Directive: Rewrite the stretch of entries from the line containing "Frequently Asked" through the line containing "What is employment growth in the Other", swapping "UK" for "United Kingdom" and leaving everything else unchanged.

Records from a data source:
BEGIN
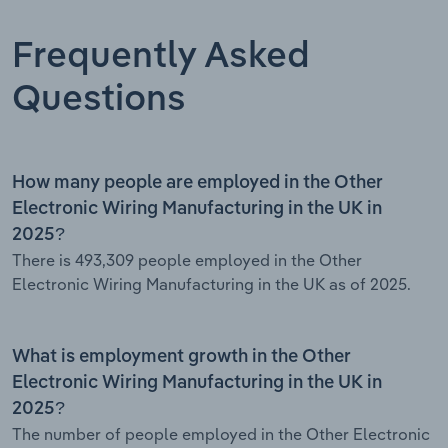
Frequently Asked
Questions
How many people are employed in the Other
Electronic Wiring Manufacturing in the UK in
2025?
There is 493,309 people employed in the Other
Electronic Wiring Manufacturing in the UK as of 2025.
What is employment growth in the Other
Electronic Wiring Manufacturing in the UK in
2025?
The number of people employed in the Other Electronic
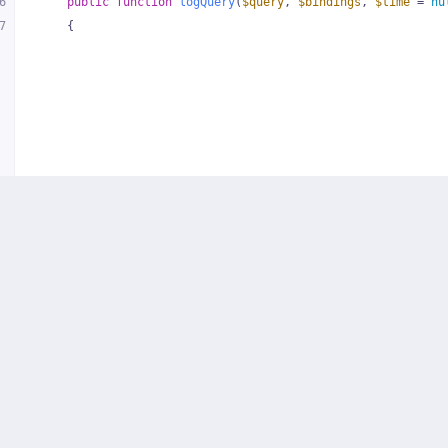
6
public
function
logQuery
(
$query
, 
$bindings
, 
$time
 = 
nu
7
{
END
BEGIN
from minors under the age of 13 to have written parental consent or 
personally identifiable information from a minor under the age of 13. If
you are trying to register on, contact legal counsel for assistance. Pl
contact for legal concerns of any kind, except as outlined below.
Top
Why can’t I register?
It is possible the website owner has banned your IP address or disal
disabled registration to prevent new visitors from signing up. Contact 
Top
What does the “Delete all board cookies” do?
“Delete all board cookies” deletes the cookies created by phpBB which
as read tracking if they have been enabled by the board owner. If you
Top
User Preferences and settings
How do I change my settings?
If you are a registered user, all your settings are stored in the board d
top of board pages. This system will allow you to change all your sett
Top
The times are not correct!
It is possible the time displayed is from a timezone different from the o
END
Solution below:
Frequently Asked
Questions
How many people are employed in the Other
Electronic Wiring Manufacturing in the United Kingdom in
2025?
There is 493,309 people employed in the Other
Electronic Wiring Manufacturing in the United Kingdom as of 2025.
What is employment growth in the Other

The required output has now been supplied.